Why audit trails matter for the Claude Agent SDK
How can you be sure the Claude Agent SDK actions are fully traceable? When an LLM‑powered agent runs code, opens SSH sessions, or queries a database, the operations are often invisible to existing logs. Without a single source of truth you cannot answer who initiated a command, what data was returned, or whether sensitive information was exposed. An audit trail records every interaction, timestamps it, and binds it to a verified identity. That evidence supports forensic investigations, satisfies governance policies, and meets regulatory expectations that demand proof of who accessed what and when.
Typical gaps in a direct‑to‑resource SDK deployment
In many implementations the SDK authenticates with a static credential and talks directly to the target system. The traffic bypasses any central logging point, so the backend sees only the SDK’s service account. Sensitive fields travel in clear text, and the SDK itself holds the secret. If the agent is compromised, an attacker can exfiltrate data, modify records, or launch lateral movement without leaving a trace. Moreover, the lack of a unified view makes it hard to correlate actions across databases, SSH hosts, and HTTP APIs.
How hoop.dev fulfills the gateway role
hoop.dev implements exactly the gateway layer needed to close those gaps. It sits on the data path, proxying connections to databases, SSH servers, and HTTP services. While forwarding traffic, hoop.dev validates the OIDC token presented by the Claude Agent SDK, maps the identity to a set of policies, and records the full request and response payloads. hoop.dev records each session, providing an audit trail that ties every action back to the originating identity.

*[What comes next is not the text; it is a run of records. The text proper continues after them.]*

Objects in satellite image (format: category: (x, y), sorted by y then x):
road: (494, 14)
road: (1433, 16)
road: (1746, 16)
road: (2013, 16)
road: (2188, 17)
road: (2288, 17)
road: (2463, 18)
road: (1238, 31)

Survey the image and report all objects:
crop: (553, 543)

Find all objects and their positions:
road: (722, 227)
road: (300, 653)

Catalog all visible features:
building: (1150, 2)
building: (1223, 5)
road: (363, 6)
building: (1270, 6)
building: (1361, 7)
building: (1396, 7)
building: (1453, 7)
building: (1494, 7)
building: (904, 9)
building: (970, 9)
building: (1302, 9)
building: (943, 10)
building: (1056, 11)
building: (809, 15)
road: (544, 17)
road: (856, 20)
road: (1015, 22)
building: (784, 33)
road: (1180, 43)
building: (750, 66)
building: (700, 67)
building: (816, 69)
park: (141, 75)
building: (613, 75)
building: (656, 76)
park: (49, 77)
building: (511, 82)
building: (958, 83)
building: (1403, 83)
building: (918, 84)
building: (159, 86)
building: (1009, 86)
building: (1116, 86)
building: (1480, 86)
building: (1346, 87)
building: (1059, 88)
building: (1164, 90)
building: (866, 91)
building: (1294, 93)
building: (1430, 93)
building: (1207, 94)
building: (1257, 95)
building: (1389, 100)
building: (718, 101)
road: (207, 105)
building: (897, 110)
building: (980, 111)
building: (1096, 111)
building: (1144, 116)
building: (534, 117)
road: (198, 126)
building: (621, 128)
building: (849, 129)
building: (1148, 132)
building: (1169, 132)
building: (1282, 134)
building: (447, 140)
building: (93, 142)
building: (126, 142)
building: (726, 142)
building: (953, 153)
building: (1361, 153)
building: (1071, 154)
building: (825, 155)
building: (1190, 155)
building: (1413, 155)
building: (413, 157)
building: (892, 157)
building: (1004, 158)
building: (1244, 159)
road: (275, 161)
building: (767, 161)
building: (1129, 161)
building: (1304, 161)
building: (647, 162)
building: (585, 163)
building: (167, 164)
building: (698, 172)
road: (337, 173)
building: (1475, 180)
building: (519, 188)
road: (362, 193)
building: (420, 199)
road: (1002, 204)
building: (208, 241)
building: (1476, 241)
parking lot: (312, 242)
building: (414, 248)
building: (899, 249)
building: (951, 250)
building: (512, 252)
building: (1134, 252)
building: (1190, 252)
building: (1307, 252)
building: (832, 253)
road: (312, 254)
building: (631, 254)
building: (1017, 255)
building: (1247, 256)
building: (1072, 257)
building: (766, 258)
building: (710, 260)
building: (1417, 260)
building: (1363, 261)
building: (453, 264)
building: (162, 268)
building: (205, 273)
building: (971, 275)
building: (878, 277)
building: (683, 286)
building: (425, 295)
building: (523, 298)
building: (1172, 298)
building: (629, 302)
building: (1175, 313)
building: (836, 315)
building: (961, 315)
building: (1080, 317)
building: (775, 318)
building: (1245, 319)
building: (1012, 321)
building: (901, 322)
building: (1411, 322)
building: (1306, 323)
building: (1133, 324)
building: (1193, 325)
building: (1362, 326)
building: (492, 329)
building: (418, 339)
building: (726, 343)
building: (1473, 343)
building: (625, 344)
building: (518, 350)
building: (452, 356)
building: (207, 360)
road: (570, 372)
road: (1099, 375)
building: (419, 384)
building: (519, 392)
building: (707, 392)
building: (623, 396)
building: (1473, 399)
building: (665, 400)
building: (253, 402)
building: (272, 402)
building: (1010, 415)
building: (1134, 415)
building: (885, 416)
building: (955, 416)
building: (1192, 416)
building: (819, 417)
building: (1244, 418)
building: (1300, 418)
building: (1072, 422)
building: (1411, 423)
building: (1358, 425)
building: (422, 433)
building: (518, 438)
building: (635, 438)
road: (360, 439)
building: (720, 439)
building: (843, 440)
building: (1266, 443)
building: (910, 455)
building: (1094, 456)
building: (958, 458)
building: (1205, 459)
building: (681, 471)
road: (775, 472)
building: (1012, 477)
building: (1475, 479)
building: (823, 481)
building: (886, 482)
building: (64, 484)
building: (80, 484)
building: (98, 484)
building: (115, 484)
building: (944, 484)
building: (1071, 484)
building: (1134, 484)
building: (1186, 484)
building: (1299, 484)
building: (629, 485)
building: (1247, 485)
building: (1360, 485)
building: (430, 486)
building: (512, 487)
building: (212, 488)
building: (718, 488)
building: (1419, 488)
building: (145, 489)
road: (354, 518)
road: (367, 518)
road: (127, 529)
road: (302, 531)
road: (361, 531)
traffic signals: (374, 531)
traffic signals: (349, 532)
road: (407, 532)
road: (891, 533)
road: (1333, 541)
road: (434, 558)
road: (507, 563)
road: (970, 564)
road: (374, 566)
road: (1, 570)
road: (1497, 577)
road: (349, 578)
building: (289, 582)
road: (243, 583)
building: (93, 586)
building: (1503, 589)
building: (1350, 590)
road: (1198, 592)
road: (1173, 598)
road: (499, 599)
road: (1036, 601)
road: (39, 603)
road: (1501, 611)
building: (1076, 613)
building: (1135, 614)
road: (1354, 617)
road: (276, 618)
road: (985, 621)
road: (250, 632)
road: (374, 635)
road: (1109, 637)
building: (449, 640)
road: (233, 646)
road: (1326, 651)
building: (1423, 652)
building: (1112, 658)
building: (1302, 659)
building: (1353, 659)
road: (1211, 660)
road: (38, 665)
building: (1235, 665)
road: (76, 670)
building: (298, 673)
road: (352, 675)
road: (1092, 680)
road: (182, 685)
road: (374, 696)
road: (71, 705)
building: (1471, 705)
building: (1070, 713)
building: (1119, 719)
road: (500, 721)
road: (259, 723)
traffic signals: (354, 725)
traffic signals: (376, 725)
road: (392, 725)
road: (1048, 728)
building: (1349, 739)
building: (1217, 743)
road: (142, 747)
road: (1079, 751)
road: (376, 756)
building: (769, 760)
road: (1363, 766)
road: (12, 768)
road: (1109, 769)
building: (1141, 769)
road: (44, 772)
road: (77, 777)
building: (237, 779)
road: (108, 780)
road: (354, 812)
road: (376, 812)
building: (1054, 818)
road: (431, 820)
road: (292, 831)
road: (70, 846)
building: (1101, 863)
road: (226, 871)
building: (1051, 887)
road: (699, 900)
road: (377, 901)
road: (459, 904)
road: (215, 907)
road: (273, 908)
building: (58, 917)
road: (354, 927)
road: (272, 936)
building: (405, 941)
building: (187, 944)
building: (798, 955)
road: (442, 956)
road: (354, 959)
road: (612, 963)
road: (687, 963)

Inline masking rules can redact fields such as passwords or API keys before the data is persisted, ensuring privacy while retaining traceability. Dangerous commands can be blocked automatically, and high‑risk operations can be paused for a manual approval step. Because all enforcement happens inside the gateway, the SDK never sees the backend credentials, reducing the attack surface dramatically.
What hoop.dev actually records
For each proxied session hoop.dev captures:
- The identity that presented the OIDC token.
- Timestamped start and end of the connection.
- The exact command or query issued by the SDK.
- The response payload, optionally filtered by masking rules.
- Any approval events or policy violations that occurred during the session.
This structured log can be exported to SIEMs, queried via the UI, or replayed for forensic analysis. Because the gateway is the only path to the resource, every byte that passes through is accounted for.